EXERCISE PROMPT: All of the material below is to be returned exactly.

-------

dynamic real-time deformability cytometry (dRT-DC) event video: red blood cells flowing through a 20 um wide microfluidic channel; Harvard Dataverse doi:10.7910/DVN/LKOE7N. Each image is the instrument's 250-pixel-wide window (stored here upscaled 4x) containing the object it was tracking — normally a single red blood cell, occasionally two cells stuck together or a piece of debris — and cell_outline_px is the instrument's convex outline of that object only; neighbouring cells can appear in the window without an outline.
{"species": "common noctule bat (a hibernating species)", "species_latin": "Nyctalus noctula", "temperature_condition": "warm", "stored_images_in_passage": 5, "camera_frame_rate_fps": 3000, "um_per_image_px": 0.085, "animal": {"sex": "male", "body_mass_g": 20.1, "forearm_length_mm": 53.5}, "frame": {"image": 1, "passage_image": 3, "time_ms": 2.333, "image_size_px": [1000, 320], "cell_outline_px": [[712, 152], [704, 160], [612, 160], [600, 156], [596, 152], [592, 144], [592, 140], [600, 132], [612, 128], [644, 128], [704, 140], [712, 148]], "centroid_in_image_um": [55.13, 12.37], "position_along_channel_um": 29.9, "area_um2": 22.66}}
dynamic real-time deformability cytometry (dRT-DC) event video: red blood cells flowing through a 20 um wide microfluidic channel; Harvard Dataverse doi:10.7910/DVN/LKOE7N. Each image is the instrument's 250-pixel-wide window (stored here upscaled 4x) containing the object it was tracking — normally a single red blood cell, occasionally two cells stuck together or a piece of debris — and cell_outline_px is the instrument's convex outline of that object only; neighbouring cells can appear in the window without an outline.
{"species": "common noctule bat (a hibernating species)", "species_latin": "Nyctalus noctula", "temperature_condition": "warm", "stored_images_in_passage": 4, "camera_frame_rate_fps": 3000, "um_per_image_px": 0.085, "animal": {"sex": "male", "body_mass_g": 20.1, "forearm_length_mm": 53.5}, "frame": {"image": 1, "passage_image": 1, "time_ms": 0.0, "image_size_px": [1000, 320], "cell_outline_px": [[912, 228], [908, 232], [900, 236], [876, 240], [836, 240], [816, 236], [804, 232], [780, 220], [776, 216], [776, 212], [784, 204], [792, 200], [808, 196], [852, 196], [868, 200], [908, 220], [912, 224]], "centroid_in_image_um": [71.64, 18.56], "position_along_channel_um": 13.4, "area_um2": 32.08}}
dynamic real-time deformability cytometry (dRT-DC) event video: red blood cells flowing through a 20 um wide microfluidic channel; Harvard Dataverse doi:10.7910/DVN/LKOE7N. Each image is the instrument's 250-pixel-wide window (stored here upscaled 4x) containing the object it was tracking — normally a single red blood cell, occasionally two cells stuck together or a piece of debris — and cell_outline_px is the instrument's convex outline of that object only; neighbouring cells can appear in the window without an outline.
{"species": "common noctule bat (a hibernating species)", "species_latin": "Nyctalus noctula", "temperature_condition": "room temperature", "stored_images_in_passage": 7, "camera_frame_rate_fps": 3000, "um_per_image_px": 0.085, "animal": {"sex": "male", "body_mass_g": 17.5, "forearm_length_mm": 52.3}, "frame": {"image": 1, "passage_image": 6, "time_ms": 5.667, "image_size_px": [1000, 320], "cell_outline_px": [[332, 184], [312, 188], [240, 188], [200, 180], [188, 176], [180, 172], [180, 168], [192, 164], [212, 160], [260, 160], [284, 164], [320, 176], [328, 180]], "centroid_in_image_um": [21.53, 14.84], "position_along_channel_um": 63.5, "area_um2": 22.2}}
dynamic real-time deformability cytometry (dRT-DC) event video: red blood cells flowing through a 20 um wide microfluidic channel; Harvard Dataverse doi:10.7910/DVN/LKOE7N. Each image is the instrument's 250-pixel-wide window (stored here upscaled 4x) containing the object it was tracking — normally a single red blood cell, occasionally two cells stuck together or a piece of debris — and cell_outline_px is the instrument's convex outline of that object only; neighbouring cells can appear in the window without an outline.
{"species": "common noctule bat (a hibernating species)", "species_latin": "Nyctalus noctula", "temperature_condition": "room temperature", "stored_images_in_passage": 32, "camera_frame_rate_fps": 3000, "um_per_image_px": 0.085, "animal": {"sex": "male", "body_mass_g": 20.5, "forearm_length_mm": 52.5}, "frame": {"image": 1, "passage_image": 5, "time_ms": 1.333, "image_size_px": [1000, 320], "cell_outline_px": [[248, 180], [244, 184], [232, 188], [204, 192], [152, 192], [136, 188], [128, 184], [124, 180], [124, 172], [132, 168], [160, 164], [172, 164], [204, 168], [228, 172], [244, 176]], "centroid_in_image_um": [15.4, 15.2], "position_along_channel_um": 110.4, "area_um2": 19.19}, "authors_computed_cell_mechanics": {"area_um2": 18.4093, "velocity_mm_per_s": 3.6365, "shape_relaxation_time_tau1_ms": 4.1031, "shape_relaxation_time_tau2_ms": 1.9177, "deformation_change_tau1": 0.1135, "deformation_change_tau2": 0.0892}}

-------

THE REPLY:
dynamic real-time deformability cytometry (dRT-DC) event video: red blood cells flowing through a 20 um wide microfluidic channel; Harvard Dataverse doi:10.7910/DVN/LKOE7N. Each image is the instrument's 250-pixel-wide window (stored here upscaled 4x) containing the object it was tracking — normally a single red blood cell, occasionally two cells stuck together or a piece of debris — and cell_outline_px is the instrument's convex outline of that object only; neighbouring cells can appear in the window without an outline.
{"species": "common noctule bat (a hibernating species)", "species_latin": "Nyctalus noctula", "temperature_condition": "warm", "stored_images_in_passage": 5, "camera_frame_rate_fps": 3000, "um_per_image_px": 0.085, "animal": {"sex": "male", "body_mass_g": 20.1, "forearm_length_mm": 53.5}, "frame": {"image": 1, "passage_image": 3, "time_ms": 2.333, "image_size_px": [1000, 320], "cell_outline_px": [[712, 152], [704, 160], [612, 160], [600, 156], [596, 152], [592, 144], [592, 140], [600, 132], [612, 128], [644, 128], [704, 140], [712, 148]], "centroid_in_image_um": [55.13, 12.37], "position_along_channel_um": 29.9, "area_um2": 22.66}}
dynamic real-time deformability cytometry (dRT-DC) event video: red blood cells flowing through a 20 um wide microfluidic channel; Harvard Dataverse doi:10.7910/DVN/LKOE7N. Each image is the instrument's 250-pixel-wide window (stored here upscaled 4x) containing the object it was tracking — normally a single red blood cell, occasionally two cells stuck together or a piece of debris — and cell_outline_px is the instrument's convex outline of that object only; neighbouring cells can appear in the window without an outline.
{"species": "common noctule bat (a hibernating species)", "species_latin": "Nyctalus noctula", "temperature_condition": "warm", "stored_images_in_passage": 4, "camera_frame_rate_fps": 3000, "um_per_image_px": 0.085, "animal": {"sex": "male", "body_mass_g": 20.1, "forearm_length_mm": 53.5}, "frame": {"image": 1, "passage_image": 1, "time_ms": 0.0, "image_size_px": [1000, 320], "cell_outline_px": [[912, 228], [908, 232], [900, 236], [876, 240], [836, 240], [816, 236], [804, 232], [780, 220], [776, 216], [776, 212], [784, 204], [792, 200], [808, 196], [852, 196], [868, 200], [908, 220], [912, 224]], "centroid_in_image_um": [71.64, 18.56], "position_along_channel_um": 13.4, "area_um2": 32.08}}
dynamic real-time deformability cytometry (dRT-DC) event video: red blood cells flowing through a 20 um wide microfluidic channel; Harvard Dataverse doi:10.7910/DVN/LKOE7N. Each image is the instrument's 250-pixel-wide window (stored here upscaled 4x) containing the object it was tracking — normally a single red blood cell, occasionally two cells stuck together or a piece of debris — and cell_outline_px is the instrument's convex outline of that object only; neighbouring cells can appear in the window without an outline.
{"species": "common noctule bat (a hibernating species)", "species_latin": "Nyctalus noctula", "temperature_condition": "room temperature", "stored_images_in_passage": 7, "camera_frame_rate_fps": 3000, "um_per_image_px": 0.085, "animal": {"sex": "male", "body_mass_g": 17.5, "forearm_length_mm": 52.3}, "frame": {"image": 1, "passage_image": 6, "time_ms": 5.667, "image_size_px": [1000, 320], "cell_outline_px": [[332, 184], [312, 188], [240, 188], [200, 180], [188, 176], [180, 172], [180, 168], [192, 164], [212, 160], [260, 160], [284, 164], [320, 176], [328, 180]], "centroid_in_image_um": [21.53, 14.84], "position_along_channel_um": 63.5, "area_um2": 22.2}}
dynamic real-time deformability cytometry (dRT-DC) event video: red blood cells flowing through a 20 um wide microfluidic channel; Harvard Dataverse doi:10.7910/DVN/LKOE7N. Each image is the instrument's 250-pixel-wide window (stored here upscaled 4x) containing the object it was tracking — normally a single red blood cell, occasionally two cells stuck together or a piece of debris — and cell_outline_px is the instrument's convex outline of that object only; neighbouring cells can appear in the window without an outline.
{"species": "common noctule bat (a hibernating species)", "species_latin": "Nyctalus noctula", "temperature_condition": "room temperature", "stored_images_in_passage": 32, "camera_frame_rate_fps": 3000, "um_per_image_px": 0.085, "animal": {"sex": "male", "body_mass_g": 20.5, "forearm_length_mm": 52.5}, "frame": {"image": 1, "passage_image": 5, "time_ms": 1.333, "image_size_px": [1000, 320], "cell_outline_px": [[248, 180], [244, 184], [232, 188], [204, 192], [152, 192], [136, 188], [128, 184], [124, 180], [124, 172], [132, 168], [160, 164], [172, 164], [204, 168], [228, 172], [244, 176]], "centroid_in_image_um": [15.4, 15.2], "position_along_channel_um": 110.4, "area_um2": 19.19}, "authors_computed_cell_mechanics": {"area_um2": 18.4093, "velocity_mm_per_s": 3.6365, "shape_relaxation_time_tau1_ms": 4.1031, "shape_relaxation_time_tau2_ms": 1.9177, "deformation_change_tau1": 0.1135, "deformation_change_tau2": 0.0892}}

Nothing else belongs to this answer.